2022-12-16 04:16:22.607:DEBUG:elasticsearch: > {"query":{"bool":{"filter":[{"bool":{"should":[{"terms":{"_meta.Organizations.DBID":["5ebbb9fa-9d33-4741-a22d-2a7dc4b95c0c"]}},{"terms":{"_meta.Organizations.DBID.keyword":["5ebbb9fa-9d33-4741-a22d-2a7dc4b95c0c"]}}]}}]}},"_source":{"excludes":["*"]},"sort":"_doc"}

2022-12-16 04:16:22.676:ERROR:pgsync.elastichelper: Exception RequestError(400, 'search_phase_execution_exception', 'failed to create query: For input string: "5ebbb9fa-9d33-4741-a22d-2a7dc4b95c0c"')
Traceback (most recent call last):
  File "/usr/local/lib/python3.7/site-packages/pgsync/elastichelper.py", line 141, in bulk
    raise_on_error=raise_on_error,
  File "/usr/local/lib/python3.7/site-packages/pgsync/elastichelper.py", line 196, in _bulk
    ignore_status=ignore_status,
  File "/usr/local/lib/python3.7/site-packages/elasticsearch/helpers/actions.py", line 484, in parallel_bulk
    actions, chunk_size, max_chunk_bytes, client.transport.serializer
  File "/usr/local/lib/python3.7/multiprocessing/pool.py", line 748, in next
    raise value
  File "/usr/local/lib/python3.7/multiprocessing/pool.py", line 121, in worker
    result = (True, func(*args, **kwds))
  File "/usr/local/lib/python3.7/multiprocessing/pool.py", line 140, in _helper_reraises_exception
    raise ex
  File "/usr/local/lib/python3.7/multiprocessing/pool.py", line 292, in _guarded_task_generation
    for i, x in enumerate(iterable):
  File "/usr/local/lib/python3.7/site-packages/elasticsearch/helpers/actions.py", line 155, in _chunk_actions
    for action, data in actions:
  File "/usr/local/lib/python3.7/site-packages/pgsync/sync.py", line 805, in _payloads
    payloads,
  File "/usr/local/lib/python3.7/site-packages/pgsync/sync.py", line 609, in _update_op
    fields,
  File "/usr/local/lib/python3.7/site-packages/pgsync/elastichelper.py", line 232, in _search
    for hit in search.scan():
  File "/usr/local/lib/python3.7/site-packages/elasticsearch_dsl/search.py", line 731, in scan
    for hit in scan(es, query=self.to_dict(), index=self._index, **self._params):
  File "/usr/local/lib/python3.7/site-packages/elasticsearch/helpers/actions.py", line 555, in scan
    body=query, scroll=scroll, size=size, request_timeout=request_timeout, **kwargs
  File "/usr/local/lib/python3.7/site-packages/elasticsearch/client/utils.py", line 168, in _wrapped
    return func(*args, params=params, headers=headers, **kwargs)

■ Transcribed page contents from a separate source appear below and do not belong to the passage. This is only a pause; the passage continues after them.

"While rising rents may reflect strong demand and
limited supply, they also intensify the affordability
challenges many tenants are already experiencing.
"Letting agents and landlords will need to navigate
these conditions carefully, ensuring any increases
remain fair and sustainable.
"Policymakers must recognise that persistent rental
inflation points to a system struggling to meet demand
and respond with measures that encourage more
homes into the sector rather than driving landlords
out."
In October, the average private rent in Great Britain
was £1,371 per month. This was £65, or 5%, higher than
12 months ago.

  File "/usr/local/lib/python3.7/site-packages/elasticsearch/client/__init__.py", line 1675, in search
    body=body,
  File "/usr/local/lib/python3.7/site-packages/elasticsearch/transport.py", line 415, in perform_request
    raise e
  File "/usr/local/lib/python3.7/site-packages/elasticsearch/transport.py", line 388, in perform_request
    timeout=timeout,
  File "/usr/local/lib/python3.7/site-packages/elasticsearch/connection/http_urllib3.py", line 277, in perform_request
    self._raise_error(response.status, raw_data)
  File "/usr/local/lib/python3.7/site-packages/elasticsearch/connection/base.py", line 331, in _raise_error
    status_code, error_message, additional_info
elasticsearch.exceptions.RequestError: RequestError(400, 'search_phase_execution_exception', 'failed to create query: For input string: "5ebbb9fa-9d33-4741-a22d-2a7dc4b95c0c"')
toluaina commented 1 year ago

I think this was reported in #352 and fixed in this commit 3fe7ffeb Can you please try the main branch and confirm if this resolved the issue?